For the company's second act, now the site of an Exxon service station, there's time to wait until the design comes together. The Washington Property Company submitted preliminary plans late last year to build a nine story building of 96 residential units atop 3,000 s.f. of retail space.

"We're still assembling parcels and working on things," said Daryl South, Vice President of Development for WPC. Though the developer is not ready to disclose formal plans for the space, they say plans will come this fall.

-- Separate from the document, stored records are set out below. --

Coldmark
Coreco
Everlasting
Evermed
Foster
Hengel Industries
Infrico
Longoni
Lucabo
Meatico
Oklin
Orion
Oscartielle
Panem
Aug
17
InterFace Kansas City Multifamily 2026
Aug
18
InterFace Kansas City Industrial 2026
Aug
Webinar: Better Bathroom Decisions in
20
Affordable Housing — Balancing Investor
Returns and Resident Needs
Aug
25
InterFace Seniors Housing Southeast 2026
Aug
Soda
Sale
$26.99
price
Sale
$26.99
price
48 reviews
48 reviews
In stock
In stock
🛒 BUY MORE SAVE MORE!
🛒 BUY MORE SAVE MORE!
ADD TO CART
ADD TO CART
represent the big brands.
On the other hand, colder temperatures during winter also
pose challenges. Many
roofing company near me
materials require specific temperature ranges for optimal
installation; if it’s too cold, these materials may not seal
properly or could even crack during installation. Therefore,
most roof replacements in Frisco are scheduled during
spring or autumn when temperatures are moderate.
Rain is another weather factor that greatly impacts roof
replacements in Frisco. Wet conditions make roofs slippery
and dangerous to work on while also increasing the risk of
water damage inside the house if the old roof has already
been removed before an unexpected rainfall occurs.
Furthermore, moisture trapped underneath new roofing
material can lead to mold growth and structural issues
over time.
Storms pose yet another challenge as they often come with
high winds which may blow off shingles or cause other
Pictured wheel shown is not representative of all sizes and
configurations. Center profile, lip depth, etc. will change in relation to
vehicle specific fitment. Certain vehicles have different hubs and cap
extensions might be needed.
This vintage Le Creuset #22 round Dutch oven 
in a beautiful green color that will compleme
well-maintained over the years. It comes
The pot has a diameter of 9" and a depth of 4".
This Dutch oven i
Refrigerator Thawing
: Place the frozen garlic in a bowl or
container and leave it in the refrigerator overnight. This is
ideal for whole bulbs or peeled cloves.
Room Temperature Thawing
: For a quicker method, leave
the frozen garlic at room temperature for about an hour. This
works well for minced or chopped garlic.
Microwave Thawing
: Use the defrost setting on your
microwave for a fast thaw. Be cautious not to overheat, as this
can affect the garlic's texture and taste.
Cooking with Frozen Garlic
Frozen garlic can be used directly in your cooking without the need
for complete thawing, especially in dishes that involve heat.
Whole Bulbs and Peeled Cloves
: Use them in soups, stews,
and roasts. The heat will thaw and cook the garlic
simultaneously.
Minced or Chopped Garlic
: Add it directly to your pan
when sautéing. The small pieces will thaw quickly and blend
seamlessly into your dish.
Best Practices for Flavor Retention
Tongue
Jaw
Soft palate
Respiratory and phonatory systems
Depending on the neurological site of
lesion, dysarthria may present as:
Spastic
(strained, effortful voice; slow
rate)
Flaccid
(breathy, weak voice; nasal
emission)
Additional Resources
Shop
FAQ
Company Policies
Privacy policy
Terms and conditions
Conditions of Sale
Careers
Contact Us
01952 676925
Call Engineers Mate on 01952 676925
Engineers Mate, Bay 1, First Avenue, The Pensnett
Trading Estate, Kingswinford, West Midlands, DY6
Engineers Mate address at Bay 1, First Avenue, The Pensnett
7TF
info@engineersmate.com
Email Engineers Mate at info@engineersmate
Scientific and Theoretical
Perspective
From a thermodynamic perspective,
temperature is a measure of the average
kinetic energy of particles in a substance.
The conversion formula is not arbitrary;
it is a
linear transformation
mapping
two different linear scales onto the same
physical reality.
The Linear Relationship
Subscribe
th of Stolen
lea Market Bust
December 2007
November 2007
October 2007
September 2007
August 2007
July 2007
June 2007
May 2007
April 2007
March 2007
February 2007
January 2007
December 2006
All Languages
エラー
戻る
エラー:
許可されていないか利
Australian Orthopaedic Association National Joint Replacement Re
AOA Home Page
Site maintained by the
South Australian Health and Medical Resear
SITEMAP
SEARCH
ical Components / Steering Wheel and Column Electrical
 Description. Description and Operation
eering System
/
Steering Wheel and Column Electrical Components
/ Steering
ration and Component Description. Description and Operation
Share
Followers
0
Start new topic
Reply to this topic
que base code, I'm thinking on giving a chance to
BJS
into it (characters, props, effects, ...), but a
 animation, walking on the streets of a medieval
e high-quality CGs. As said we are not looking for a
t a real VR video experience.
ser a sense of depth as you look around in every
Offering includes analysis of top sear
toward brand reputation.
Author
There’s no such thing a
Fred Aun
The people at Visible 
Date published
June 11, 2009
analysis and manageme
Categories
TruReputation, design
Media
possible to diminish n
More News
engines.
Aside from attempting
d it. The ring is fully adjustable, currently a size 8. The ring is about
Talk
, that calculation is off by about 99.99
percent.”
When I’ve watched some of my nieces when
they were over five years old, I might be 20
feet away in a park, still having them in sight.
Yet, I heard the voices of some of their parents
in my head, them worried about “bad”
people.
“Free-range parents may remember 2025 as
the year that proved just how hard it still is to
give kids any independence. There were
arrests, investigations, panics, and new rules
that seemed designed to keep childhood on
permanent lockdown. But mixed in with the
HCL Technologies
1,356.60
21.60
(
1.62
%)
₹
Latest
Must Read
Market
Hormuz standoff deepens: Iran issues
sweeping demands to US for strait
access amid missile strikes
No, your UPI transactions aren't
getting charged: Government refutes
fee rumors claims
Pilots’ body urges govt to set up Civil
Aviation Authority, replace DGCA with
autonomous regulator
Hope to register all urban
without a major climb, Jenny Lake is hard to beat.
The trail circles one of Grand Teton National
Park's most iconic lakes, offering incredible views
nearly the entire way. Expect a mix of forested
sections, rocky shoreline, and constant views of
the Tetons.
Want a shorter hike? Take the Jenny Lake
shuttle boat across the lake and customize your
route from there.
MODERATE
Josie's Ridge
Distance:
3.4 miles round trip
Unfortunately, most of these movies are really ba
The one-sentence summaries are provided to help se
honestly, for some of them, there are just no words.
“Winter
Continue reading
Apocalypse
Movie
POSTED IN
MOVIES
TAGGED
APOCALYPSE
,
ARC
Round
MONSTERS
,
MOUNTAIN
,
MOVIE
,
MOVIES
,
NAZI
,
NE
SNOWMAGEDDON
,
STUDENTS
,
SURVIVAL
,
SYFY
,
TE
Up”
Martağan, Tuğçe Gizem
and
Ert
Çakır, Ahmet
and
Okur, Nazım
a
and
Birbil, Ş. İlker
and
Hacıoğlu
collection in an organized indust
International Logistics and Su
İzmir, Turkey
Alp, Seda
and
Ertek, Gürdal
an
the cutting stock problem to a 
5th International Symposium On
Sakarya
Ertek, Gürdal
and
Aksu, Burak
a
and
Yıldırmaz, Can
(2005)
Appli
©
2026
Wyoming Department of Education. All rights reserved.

The developer recently broke ground in the formerly shunned Ripley District of Silver Spring, with plans to build a sixteen-story, 306,000 s.f. building with 286 rental units at 1150 Ripley Street, the first major construction project in the neighborhood in twenty years.

Bethesda, Maryland real estate development news

4 comments:

Critically Urban on Apr 15, 2011, 9:37:00 AM said...

Actually, the Ripley District experienced major construction when the new fire house was built next to the old Silver Spring train station.

Anon said...

I wish you would comment on the disgusting actions by the city in forcing long-time residents to give up their property to Wal-Mart. It's awful, and this shopping center should not be celebrated for destroying a community. The fact that area residents are poor doesn't mean that they have no rights or interests in their neighborhood, and the city should be ashamed of itself.

Critically Urban on Apr 15, 2011, 4:49:00 PM said...
This comment has been removed by the author.
Critically Urban on Apr 15, 2011, 4:50:00 PM said...

Anon, I think you're posting in the wrong thread. Despite that, the city is not displacing any long-time residents. The properties in question are not owned by anyone who lives in the neighborhood and are solely commercial. No residential. The city is using eminent domain to redevelop a neighborhood's commercial heart for the greater good. Get your facts straight.